Lei é positiva, mas implementação é falha, dizem advogados. Advogados dizem que as empresas têm considerado a lei de igualdade salarial positiva, mas que a implementação é falha. "É possível ter um relatório que seja fidedigno e respeite a proteção de dados e aspectos concorrenciais. A lei é uma ferramenta moderna, mas o ministério está pecando na execução", diz Rodrigo Takano, chefe da área trabalhista do Machado Meyer Advogados.
Mulheres ganham 19,4% menos
Levantamento feito com base nos dados salariais enviados pelas empresas indica que as mulheres ganham 19,4% menos que os homens no Brasil. Foram analisadas informações de 49.587 empresas com cem ou mais funcionários, que somam quase 17,7 milhões de empregados.

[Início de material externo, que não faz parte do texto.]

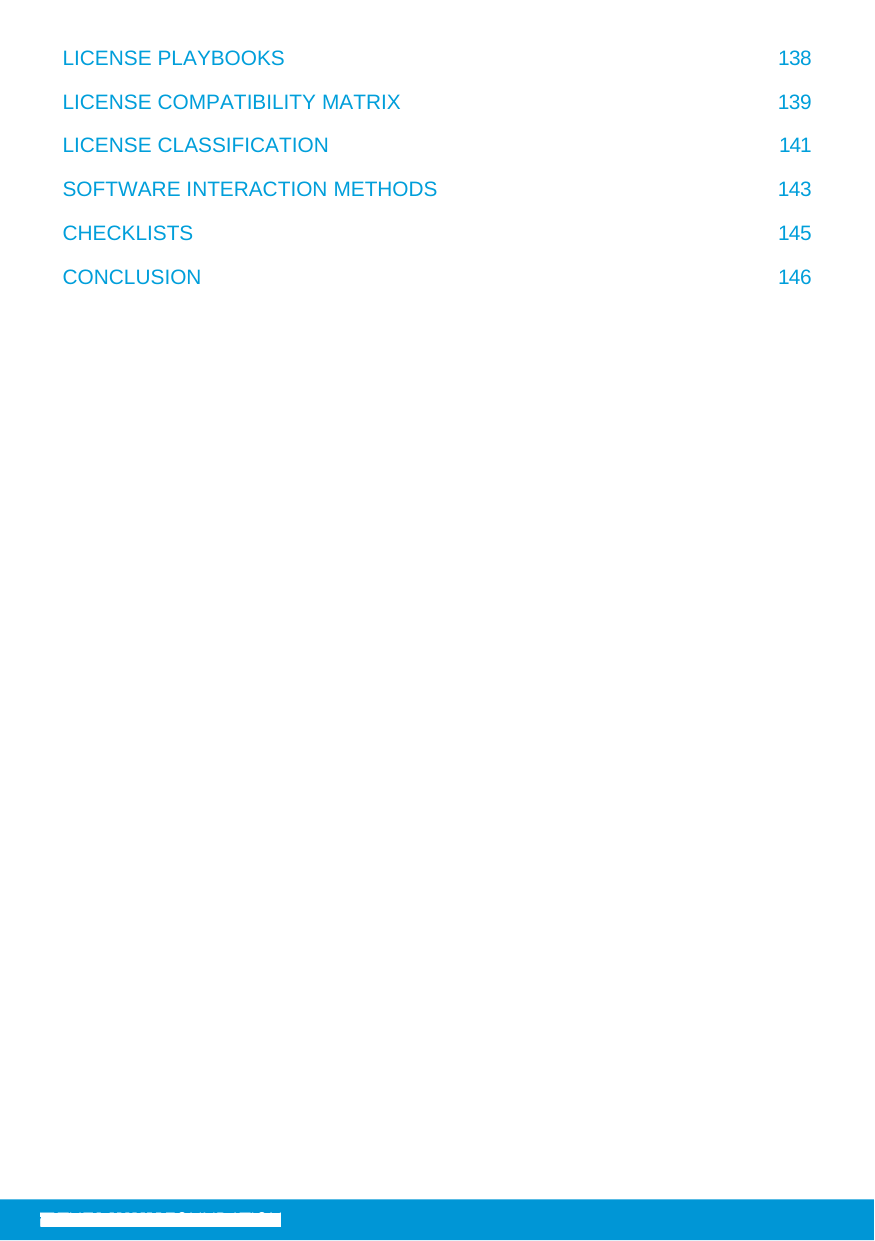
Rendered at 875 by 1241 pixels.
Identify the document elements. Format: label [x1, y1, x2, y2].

picture [41, 1213, 280, 1226]
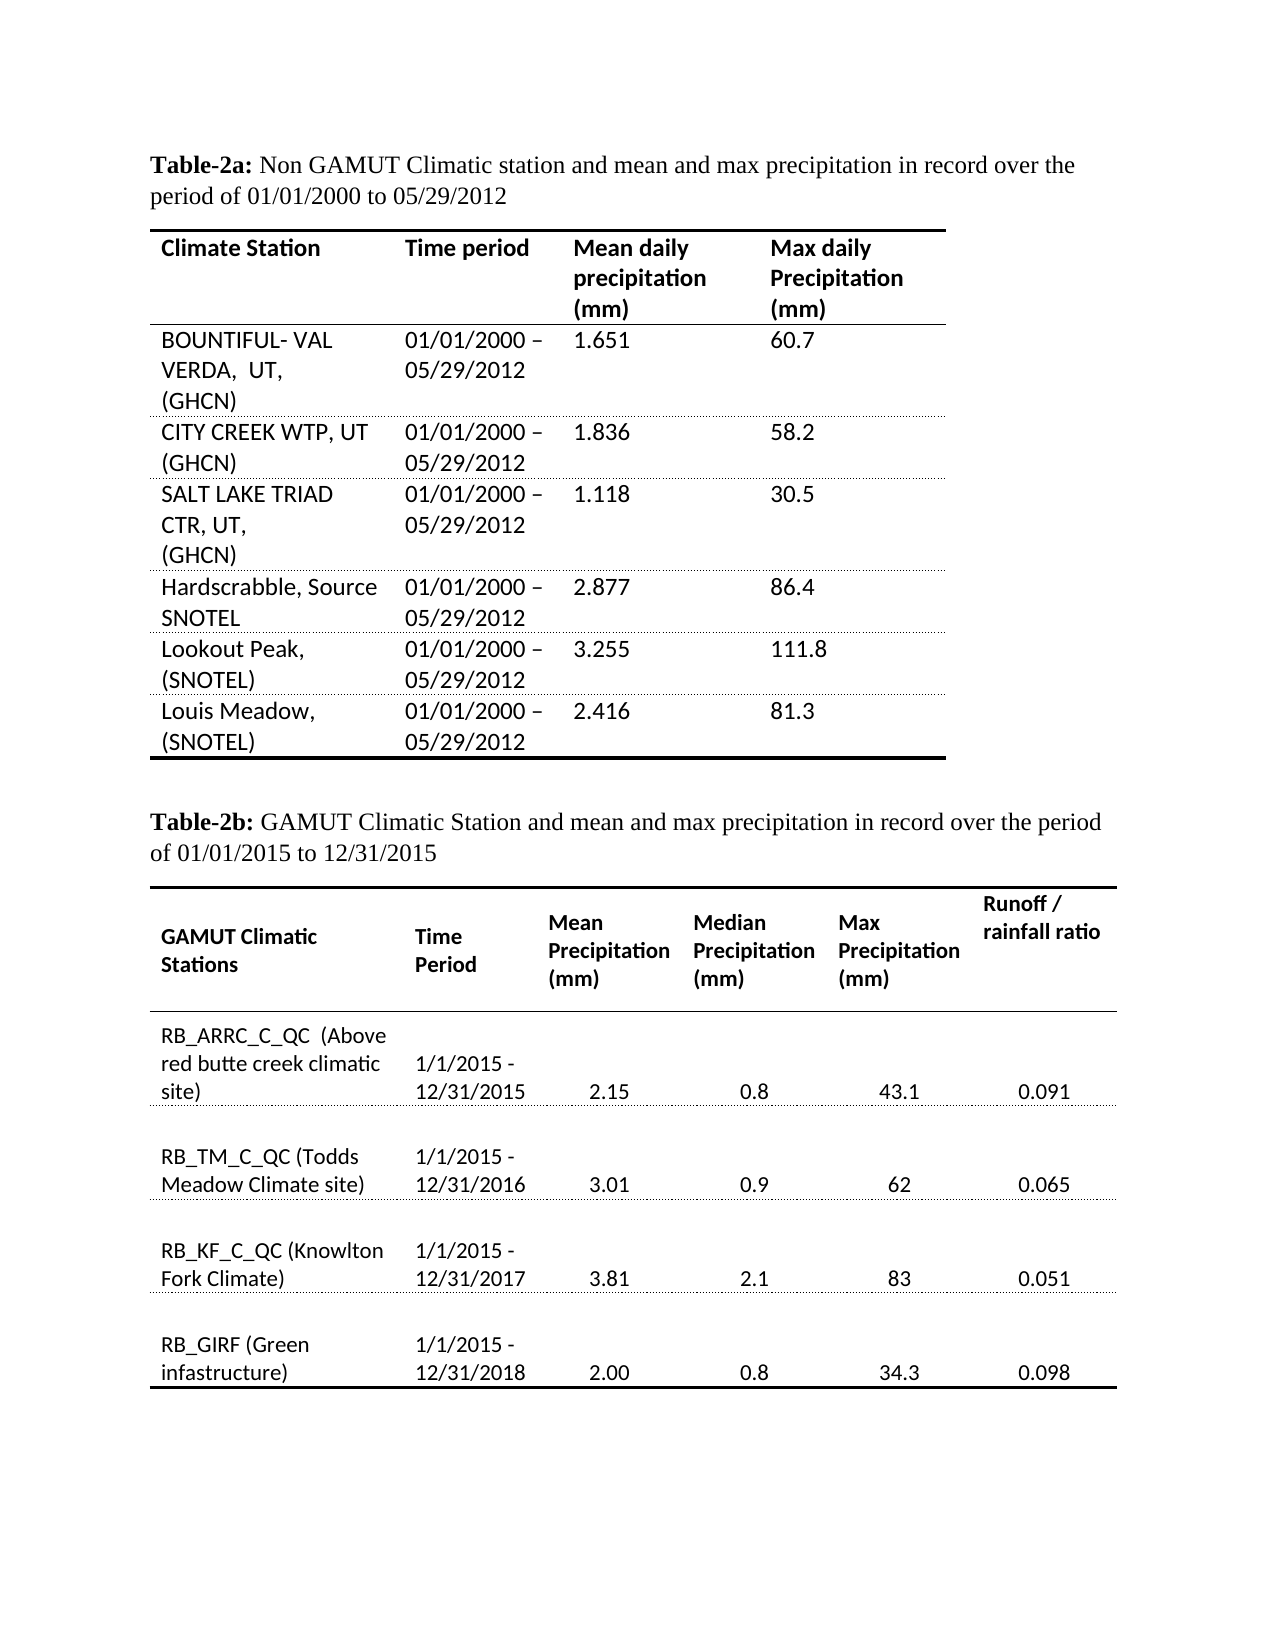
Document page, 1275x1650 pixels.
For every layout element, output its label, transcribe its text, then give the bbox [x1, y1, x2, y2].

table_header Max daily Precipitation (mm) [759, 232, 946, 323]
table_cell 01/01/2000 – 05/29/2012 [394, 416, 562, 478]
table_cell SALT LAKE TRIAD CTR, UT, (GHCN) [150, 478, 393, 570]
text Table-2a: Non GAMUT Climatic station and mean and max precipitation in record over the period of 01/01/2000 to 05/29/2012 [150, 150, 1125, 210]
table_cell 62 [827, 1105, 972, 1198]
table_header Time period [394, 232, 562, 323]
table_cell 0.098 [972, 1292, 1117, 1386]
table_cell 0.8 [682, 1012, 827, 1105]
table_cell 01/01/2000 – 05/29/2012 [394, 325, 562, 416]
table_header Time Period [404, 889, 537, 1011]
table_cell CITY CREEK WTP, UT (GHCN) [150, 416, 393, 478]
table_header Mean Precipitation (mm) [537, 889, 682, 1011]
table_cell 2.00 [537, 1292, 682, 1386]
table_cell 2.877 [562, 570, 759, 632]
table_cell 1.836 [562, 416, 759, 478]
table_cell RB_KF_C_QC (Knowlton Fork Climate) [150, 1199, 404, 1292]
table_cell 1.118 [562, 478, 759, 570]
table_cell 0.091 [972, 1012, 1117, 1105]
table_header GAMUT Climatic Stations [150, 889, 404, 1011]
table_cell Hardscrabble, Source SNOTEL [150, 570, 393, 632]
table_cell 1.651 [562, 325, 759, 416]
table_cell 43.1 [827, 1012, 972, 1105]
table_header Climate Station [150, 232, 393, 323]
table_cell 1/1/2015 -12/31/2015 [404, 1012, 537, 1105]
table_cell 01/01/2000 – 05/29/2012 [394, 632, 562, 694]
table_cell 3.255 [562, 632, 759, 694]
table_cell 3.81 [537, 1199, 682, 1292]
table_cell RB_TM_C_QC (Todds Meadow Climate site) [150, 1105, 404, 1198]
table_cell 0.8 [682, 1292, 827, 1386]
table_cell 2.416 [562, 694, 759, 756]
table_cell 0.9 [682, 1105, 827, 1198]
table_cell 83 [827, 1199, 972, 1292]
table_cell 2.1 [682, 1199, 827, 1292]
table_cell Lookout Peak, (SNOTEL) [150, 632, 393, 694]
table_cell 0.065 [972, 1105, 1117, 1198]
table_cell 1/1/2015 -12/31/2016 [404, 1105, 537, 1198]
table_cell 30.5 [759, 478, 946, 570]
table_header Runoff / rainfall ratio [972, 889, 1117, 1011]
text Table-2b: GAMUT Climatic Station and mean and max precipitation in record over the period of 01/01/2015 to 12/31/2015 [150, 807, 1125, 867]
table_cell 86.4 [759, 570, 946, 632]
table_cell 1/1/2015 -12/31/2018 [404, 1292, 537, 1386]
table_header Max Precipitation (mm) [827, 889, 972, 1011]
table_cell 01/01/2000 – 05/29/2012 [394, 694, 562, 756]
table_cell 0.051 [972, 1199, 1117, 1292]
table_cell 81.3 [759, 694, 946, 756]
table_cell RB_GIRF (Green infastructure) [150, 1292, 404, 1386]
table_cell Louis Meadow, (SNOTEL) [150, 694, 393, 756]
table_cell 01/01/2000 – 05/29/2012 [394, 570, 562, 632]
table_cell 58.2 [759, 416, 946, 478]
table_cell 3.01 [537, 1105, 682, 1198]
table_cell 60.7 [759, 325, 946, 416]
table_cell RB_ARRC_C_QC (Above red butte creek climatic site) [150, 1012, 404, 1105]
table_cell 2.15 [537, 1012, 682, 1105]
table_header Median Precipitation (mm) [682, 889, 827, 1011]
table_header Mean daily precipitation (mm) [562, 232, 759, 323]
table_cell 01/01/2000 – 05/29/2012 [394, 478, 562, 570]
table_cell 34.3 [827, 1292, 972, 1386]
table_cell 1/1/2015 -12/31/2017 [404, 1199, 537, 1292]
table_cell BOUNTIFUL- VAL VERDA, UT, (GHCN) [150, 325, 393, 416]
table_cell 111.8 [759, 632, 946, 694]
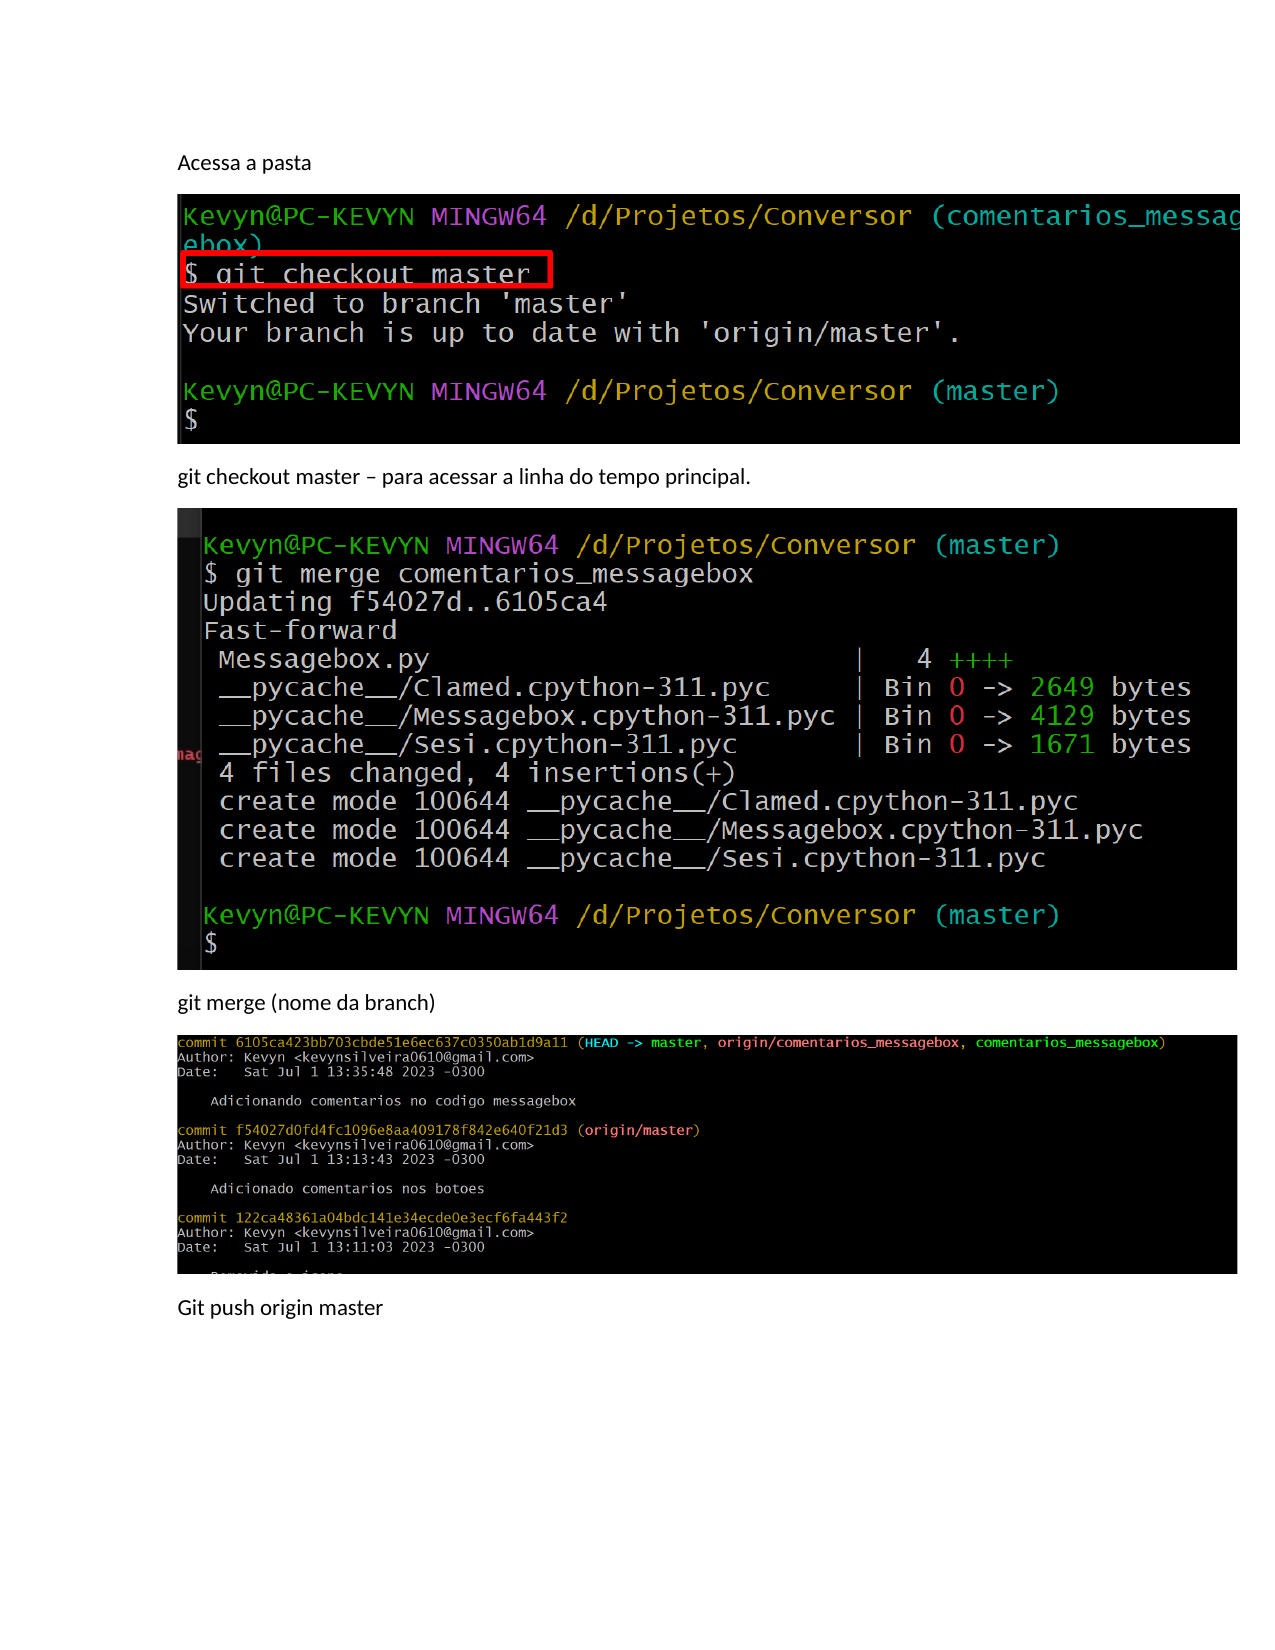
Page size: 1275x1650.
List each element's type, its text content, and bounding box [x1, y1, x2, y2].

text Git push origin master [177, 1293, 1098, 1321]
picture [177, 1035, 1238, 1274]
text git merge (nome da branch) [177, 988, 1098, 1016]
text Acessa a pasta [177, 148, 1098, 176]
picture [177, 508, 1238, 970]
text git checkout master – para acessar a linha do tempo principal. [177, 462, 1098, 490]
picture [177, 194, 1240, 444]
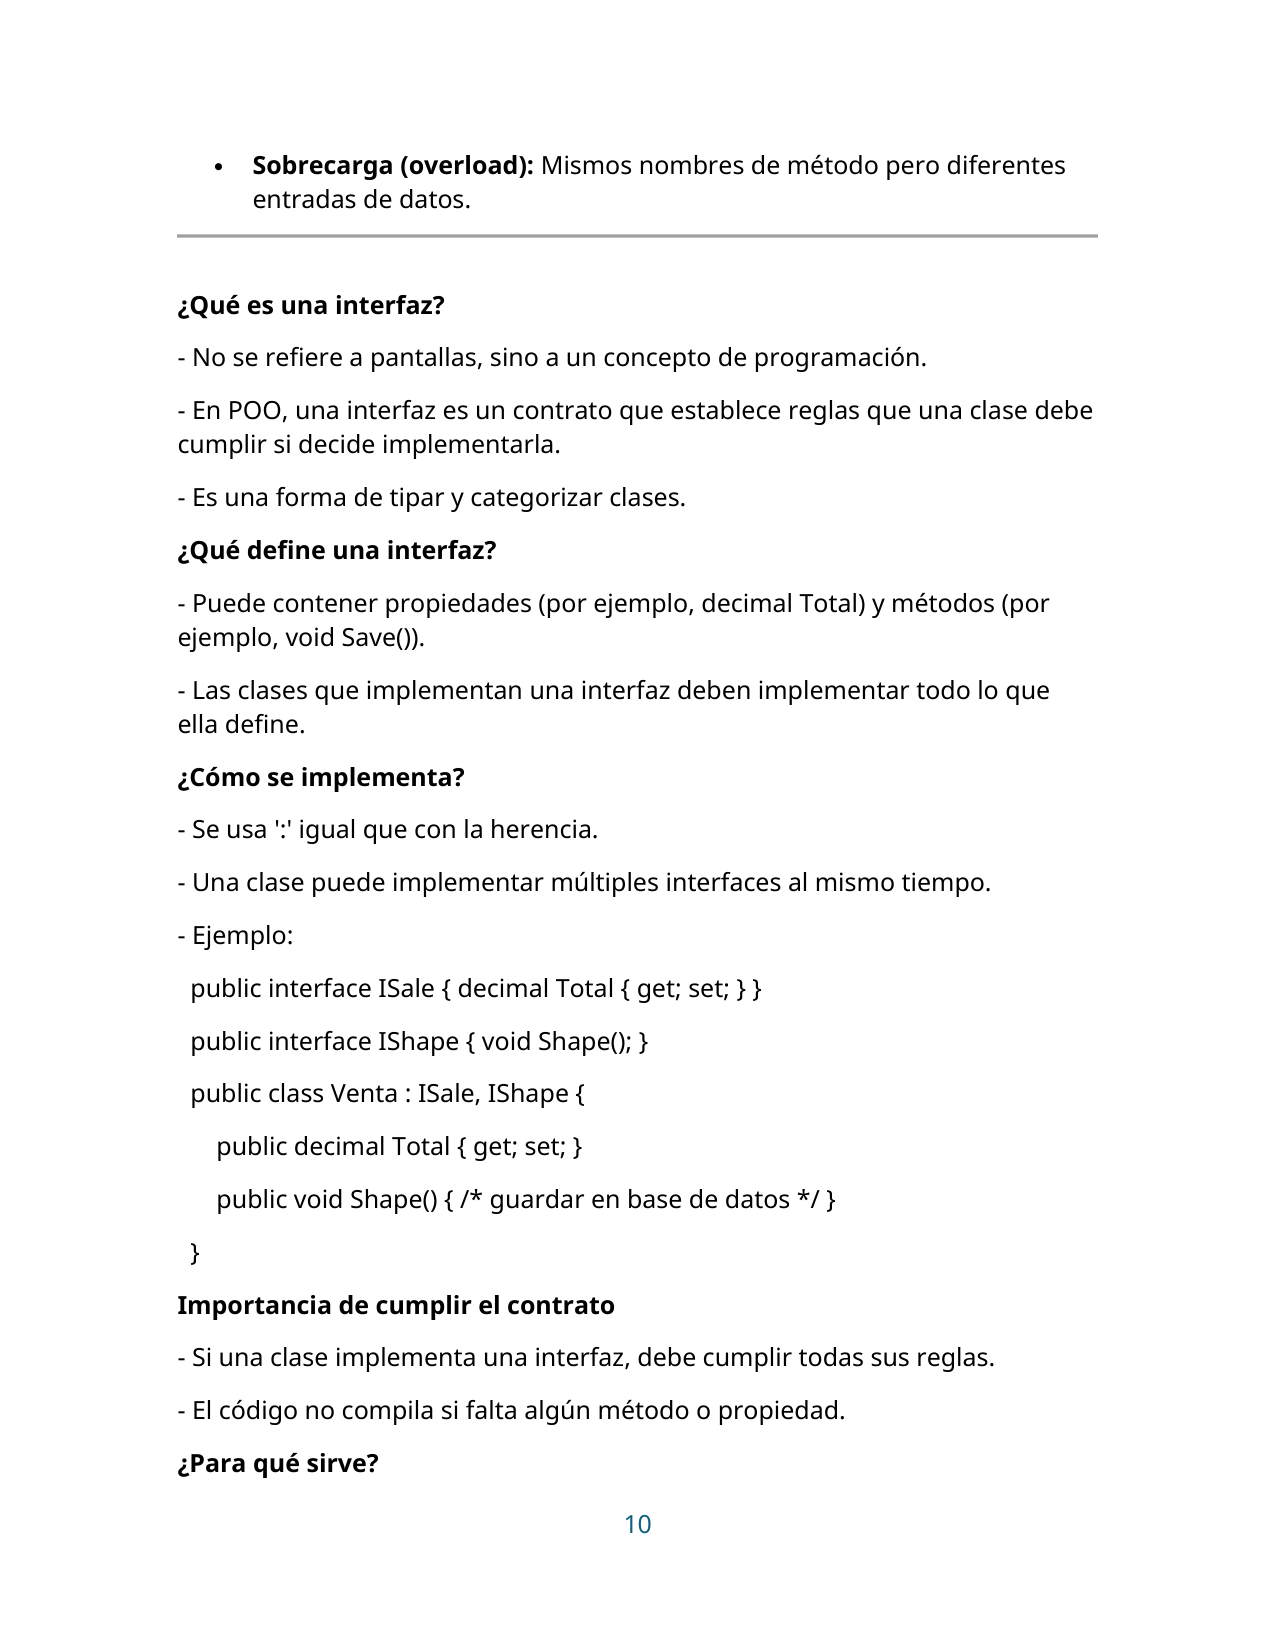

As mulheres negras são as que mais sofrem com a renda desigual. A remuneração média da mulher negra é de R$ 3.040,89, o que corresponde a 68% da média, enquanto a dos homens brancos é de R$ 5.718,40 — 27,9% superior à média. Nos cargos de dirigentes e gerentes, a diferença de remuneração chega a 25,2%.
Cuidado com os filhos favorece homens. O levantamento indica que os homens têm mais disponibilidade para o trabalho, horas extras e conseguem atingir as metas de produção com mais facilidade. As mulheres, por outro lado, precisam interromper essa jornada devido à licença-maternidade e à dedicação aos filhos e a pessoas dependentes.